VC: It was pretty amazing. It was great that Helgi chose Ibsen's House, especially to take to New York. To me that was a great honor. And whenever he tours my work, I think it's great, 'cause it's important to have your work seen beyond the West Coast. Sometimes you feel isolated, but being also part of the New Works Festival, a lot of people came from all over the world to see this, so the exposure for me was amazing; it was a little daunting but I mean, I've got a lot of work for it from artistic directors who have never seen my work before, so it's served many purposes. Again, it's so important to have your work seen.
BACKSTAGE: What's next for you? What projects are you working on?
Val: I'm working on a new Nutcracker for Louisville Ballet. I have a Nutcracker ongoing for Cincinnati Ballet for the past nine years but this is a totally different version, it's in production and opens in December 2009; new work for Tulsa Ballet, for Pacific Northwest Ballet coming up. A lot of revivals: I'm leaving March for two months working with five different ballets in five different companies-so it's great; and I'm able to travel and work.

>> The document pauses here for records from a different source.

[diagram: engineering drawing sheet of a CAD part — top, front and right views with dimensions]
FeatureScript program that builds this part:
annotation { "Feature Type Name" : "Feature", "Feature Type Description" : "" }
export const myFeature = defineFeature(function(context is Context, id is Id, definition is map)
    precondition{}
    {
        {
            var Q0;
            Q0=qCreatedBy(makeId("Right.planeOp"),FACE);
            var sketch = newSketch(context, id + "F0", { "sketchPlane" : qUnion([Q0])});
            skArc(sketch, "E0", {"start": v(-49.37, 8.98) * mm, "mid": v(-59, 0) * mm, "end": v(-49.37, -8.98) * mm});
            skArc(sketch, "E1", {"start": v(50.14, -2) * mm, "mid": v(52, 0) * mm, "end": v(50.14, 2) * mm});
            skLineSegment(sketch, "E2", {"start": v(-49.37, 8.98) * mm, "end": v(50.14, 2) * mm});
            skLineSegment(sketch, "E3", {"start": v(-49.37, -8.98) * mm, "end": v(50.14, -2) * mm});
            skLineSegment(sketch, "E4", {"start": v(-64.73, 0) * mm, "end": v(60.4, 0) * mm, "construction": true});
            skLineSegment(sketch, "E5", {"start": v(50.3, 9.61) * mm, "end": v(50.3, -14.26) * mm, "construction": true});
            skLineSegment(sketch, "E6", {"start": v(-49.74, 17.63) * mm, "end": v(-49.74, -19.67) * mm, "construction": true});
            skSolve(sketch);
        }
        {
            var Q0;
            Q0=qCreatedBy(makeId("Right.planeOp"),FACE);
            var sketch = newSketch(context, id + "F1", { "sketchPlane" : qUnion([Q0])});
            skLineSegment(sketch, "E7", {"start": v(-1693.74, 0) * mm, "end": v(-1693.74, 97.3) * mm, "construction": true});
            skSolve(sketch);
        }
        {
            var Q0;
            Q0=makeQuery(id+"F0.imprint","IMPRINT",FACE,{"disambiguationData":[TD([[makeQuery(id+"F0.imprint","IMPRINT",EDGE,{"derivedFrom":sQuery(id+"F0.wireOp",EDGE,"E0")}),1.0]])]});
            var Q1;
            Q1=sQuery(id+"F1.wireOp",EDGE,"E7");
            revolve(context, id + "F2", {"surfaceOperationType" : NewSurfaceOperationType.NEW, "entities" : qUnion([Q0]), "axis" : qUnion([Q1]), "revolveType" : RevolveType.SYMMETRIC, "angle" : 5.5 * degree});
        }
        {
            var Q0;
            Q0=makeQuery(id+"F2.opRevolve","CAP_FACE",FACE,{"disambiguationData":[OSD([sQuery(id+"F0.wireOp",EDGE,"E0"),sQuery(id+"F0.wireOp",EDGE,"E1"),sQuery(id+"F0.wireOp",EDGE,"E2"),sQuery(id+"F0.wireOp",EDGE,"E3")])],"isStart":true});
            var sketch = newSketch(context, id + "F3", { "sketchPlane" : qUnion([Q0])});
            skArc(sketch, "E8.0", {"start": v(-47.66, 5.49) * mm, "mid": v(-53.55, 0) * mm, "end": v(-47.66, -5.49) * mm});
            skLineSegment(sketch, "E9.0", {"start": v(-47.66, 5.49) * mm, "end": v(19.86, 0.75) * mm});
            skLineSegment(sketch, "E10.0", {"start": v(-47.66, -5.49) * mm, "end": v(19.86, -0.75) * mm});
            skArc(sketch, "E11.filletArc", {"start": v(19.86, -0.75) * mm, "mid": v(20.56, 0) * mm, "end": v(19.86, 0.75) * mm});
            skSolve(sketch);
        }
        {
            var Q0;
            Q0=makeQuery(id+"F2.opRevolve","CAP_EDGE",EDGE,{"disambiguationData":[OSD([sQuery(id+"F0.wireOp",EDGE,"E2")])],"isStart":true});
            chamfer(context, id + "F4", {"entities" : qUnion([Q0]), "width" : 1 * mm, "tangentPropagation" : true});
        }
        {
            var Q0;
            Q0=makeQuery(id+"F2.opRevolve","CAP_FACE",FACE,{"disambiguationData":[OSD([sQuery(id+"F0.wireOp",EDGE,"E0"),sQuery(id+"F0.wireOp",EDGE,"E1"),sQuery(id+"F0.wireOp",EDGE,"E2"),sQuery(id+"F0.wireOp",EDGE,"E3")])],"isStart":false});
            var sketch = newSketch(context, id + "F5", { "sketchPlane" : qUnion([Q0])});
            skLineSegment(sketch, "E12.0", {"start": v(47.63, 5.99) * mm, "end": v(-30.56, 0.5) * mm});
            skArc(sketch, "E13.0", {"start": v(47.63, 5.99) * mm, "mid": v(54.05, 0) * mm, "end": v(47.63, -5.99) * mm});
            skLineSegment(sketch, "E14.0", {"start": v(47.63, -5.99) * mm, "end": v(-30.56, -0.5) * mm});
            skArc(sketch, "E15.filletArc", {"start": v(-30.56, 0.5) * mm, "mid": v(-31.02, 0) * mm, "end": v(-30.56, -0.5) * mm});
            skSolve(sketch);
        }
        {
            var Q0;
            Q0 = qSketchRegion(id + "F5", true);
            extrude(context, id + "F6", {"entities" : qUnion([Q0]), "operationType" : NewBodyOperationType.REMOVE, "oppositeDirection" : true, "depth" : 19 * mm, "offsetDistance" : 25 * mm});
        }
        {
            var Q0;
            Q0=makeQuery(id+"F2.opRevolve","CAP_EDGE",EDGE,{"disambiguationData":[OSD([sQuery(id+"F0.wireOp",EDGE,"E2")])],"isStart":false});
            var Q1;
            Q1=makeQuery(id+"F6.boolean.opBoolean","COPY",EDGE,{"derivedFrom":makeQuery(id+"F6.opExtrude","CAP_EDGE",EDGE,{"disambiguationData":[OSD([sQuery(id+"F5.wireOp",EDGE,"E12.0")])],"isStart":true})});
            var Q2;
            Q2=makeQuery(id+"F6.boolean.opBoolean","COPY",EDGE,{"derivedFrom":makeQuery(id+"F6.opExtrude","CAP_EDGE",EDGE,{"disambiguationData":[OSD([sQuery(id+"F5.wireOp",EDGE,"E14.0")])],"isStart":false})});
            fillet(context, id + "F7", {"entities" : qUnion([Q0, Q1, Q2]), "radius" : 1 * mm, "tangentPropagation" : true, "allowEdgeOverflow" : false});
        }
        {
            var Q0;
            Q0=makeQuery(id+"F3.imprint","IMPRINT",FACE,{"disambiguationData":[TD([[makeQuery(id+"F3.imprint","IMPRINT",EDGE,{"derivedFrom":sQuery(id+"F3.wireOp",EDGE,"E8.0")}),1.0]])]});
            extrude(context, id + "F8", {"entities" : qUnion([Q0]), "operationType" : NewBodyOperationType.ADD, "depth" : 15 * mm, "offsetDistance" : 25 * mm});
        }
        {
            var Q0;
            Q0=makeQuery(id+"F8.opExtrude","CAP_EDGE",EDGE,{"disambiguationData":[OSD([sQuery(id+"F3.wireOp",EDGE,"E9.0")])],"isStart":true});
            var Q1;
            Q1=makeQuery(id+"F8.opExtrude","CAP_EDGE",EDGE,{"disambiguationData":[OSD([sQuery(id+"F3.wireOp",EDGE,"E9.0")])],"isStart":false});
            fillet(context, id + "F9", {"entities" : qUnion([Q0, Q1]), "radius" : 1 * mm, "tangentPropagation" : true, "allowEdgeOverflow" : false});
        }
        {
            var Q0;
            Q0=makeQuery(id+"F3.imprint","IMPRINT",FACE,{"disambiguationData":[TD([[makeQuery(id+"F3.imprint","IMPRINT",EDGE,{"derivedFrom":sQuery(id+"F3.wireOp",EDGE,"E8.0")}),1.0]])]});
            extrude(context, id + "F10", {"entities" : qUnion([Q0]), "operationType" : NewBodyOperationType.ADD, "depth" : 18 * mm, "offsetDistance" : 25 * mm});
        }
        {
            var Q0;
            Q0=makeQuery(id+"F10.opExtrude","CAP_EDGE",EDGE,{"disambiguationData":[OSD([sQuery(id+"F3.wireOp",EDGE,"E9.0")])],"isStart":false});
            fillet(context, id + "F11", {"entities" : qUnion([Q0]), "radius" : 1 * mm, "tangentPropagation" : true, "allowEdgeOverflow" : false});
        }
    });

BACKSTAGE: That's great. So audiences can see you in Tomasson's Swan Lake across the street? Tell us a little bit about the production.
VC: Well the production is wonderful. It's great to see a new vision of this Swan Lake where designers who have not worked with dance before-so they have a whole different viewpoint and they bring a lot of new ideas to the table. So it's interesting to see Helgi working with these designers and the new concept and it's very exciting.